Today Clark is an accomplished endurance athlete, sponsored runner and running coach, an inspirational speaker, gym owner and best-selling author. He decided to address his addictions straight on, and used running to change his life for the better. “I just had this real firm picture of my kids, basically at my funeral, and trying to figure out how and why their father died,” said Clark. 

“OUT THERE: A Story of Ultra Recovery” is the unfiltered reality of David’s journey. It is not only raw and brutally honest about his days of addiction; it is an inspiring and powerful testimony to the courage and possibilities when someone decides to take charge of their destiny. His story tells of his choices, his willpower, and the strength of his human spirit to change his life. When Clark finally hit rock bottom, he decided to get on a treadmill and ran for 15 seconds. That’s all he could accomplish! Little by little, the running time increased, his diet changed, 150 pounds of weight came off, and he became an “Ultra Runner!” 

The foreword to Clark’s book was written by well-known ultra-marathon runner, Marshall Ulrich, who I had interviewed in 2012, discovering about the incredible depths that Ulrich had undergone in my STRIPLV Feature/Interview: “Surviving Death Valley—The Hottest Place On Earth”, after Ulrich had navigated Death Valley. Ulrich set a record for his more than 3,000-mile run from San Francisco to New York City, and is the author of “Running on Empty”, a memoir of his run. After meeting David Clark and reading his story, Ulrich starts off the first paragraph of the foreword: 

“Speeding towards death, red-lining the engine at full throttle, few people look in the rear view mirror, see the path of destruction they’ve left behind, slam on the brakes, come to an abrupt stop, and have the strength to head in a new direction. Or do we all have that strength, somewhere deep, down inside?”

The Boston Marathon is 26.2 miles. It’s a challenge to qualify and very difficult to run. David Clark not only ran the marathon, he ran it 4 times in 24 hours. After running the 104.8 miles in 24 hours and 17 minutes, Clark explained: “I decided to run one marathon for those who are still struggling with addiction; one for those like myself (who have made it out); one for the families affected by addiction; and the final one was run in honor and in memory of a local Boston girl who passed away of a drug overdose, Sophie Kelly. I ran the last few miles of the last marathon with Kelly’s mom.” 

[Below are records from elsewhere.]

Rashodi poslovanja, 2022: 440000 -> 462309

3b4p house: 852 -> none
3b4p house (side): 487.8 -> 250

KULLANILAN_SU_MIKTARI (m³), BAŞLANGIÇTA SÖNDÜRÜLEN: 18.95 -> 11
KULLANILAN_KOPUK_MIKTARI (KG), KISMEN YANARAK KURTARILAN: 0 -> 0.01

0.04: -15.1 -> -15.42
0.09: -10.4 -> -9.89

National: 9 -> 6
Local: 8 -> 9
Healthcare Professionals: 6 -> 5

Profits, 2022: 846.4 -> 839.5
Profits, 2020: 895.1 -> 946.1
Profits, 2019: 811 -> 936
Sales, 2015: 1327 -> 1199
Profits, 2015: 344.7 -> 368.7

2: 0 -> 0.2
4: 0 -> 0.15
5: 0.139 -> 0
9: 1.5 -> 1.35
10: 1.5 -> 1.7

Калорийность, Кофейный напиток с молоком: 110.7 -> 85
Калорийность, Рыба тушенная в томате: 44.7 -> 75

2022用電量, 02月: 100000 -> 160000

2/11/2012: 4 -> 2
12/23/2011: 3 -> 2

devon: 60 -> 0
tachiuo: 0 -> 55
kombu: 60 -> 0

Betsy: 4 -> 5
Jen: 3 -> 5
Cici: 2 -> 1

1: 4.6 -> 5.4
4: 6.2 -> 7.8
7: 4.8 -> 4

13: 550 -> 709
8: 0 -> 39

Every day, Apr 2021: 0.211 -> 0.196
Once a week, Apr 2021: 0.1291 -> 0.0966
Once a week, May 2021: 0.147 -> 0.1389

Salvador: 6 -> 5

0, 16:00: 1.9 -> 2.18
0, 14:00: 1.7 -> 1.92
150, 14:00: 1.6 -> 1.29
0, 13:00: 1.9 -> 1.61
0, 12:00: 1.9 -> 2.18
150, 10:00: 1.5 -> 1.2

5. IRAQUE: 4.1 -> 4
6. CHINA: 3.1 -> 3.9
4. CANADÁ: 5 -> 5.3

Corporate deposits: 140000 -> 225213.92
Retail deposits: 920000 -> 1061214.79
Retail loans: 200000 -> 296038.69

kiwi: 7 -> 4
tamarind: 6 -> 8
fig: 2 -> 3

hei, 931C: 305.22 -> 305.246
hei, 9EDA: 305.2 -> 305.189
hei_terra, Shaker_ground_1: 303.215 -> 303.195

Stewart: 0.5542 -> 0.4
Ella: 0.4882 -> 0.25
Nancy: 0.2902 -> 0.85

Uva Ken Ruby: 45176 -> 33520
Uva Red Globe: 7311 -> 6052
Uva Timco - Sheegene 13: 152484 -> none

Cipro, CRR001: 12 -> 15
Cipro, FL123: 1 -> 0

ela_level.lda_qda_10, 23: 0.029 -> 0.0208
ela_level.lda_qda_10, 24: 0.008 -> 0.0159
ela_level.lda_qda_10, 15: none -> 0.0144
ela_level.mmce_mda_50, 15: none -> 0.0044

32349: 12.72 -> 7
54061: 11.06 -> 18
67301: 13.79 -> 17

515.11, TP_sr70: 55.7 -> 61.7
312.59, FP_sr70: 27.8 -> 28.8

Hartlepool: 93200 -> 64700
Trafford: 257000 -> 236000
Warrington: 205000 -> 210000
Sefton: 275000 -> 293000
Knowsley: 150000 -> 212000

Clark explains that he also ran the Quad Marathon to raise awareness for The Superman Project that he launched in 2011 to inspire people who suffer from addictions, whether it’s obesity, drugs, alcohol, or any trauma—to reinvent themselves as athletes. “I want to help people do something they think is impossible—to break out and capture a new life,” says Clark. 

The Superman Project supports anyone who is trying to make a positive change in his or her life. We offer support, coaching, counseling and inspiration for those looking to break out and capture a new life through endurance sports. We want you to do something you think is impossible, like running a 5k race, climbing a mountain, or do a marathon. 

The Superman Project asks those who need help: 

“Are you ready to walk away from your old life? Is the pain of staying where you are now more powerful than the perceived pain of moving forward? If so, you are ready. It doesn’t matter if you can’t see the way out yet. It doesn’t matter if you have a thousand questions and fears. If you are truly ready to walk away from all your preconceived notions of how life is to be lived, then you are ready to begin your journey out of insanity and into a peaceful life that you can design on your own terms.” 

“Be aware—we are going to tell you the truth—whether you want to hear it or not. We are going to suggest you do some crazy things. And we are not going to let you be a victim anymore. But we will never judge you. We will never minimize or marginalize anything that you have been through. And we will show you how we found a magical and powerful life without the weight and fear of the past.” 

“Recovery does not exist for those who need it—it is there for those willing to go get it. We go take from life what we want. We do so with compassion, gratitude and love, but we take action today.”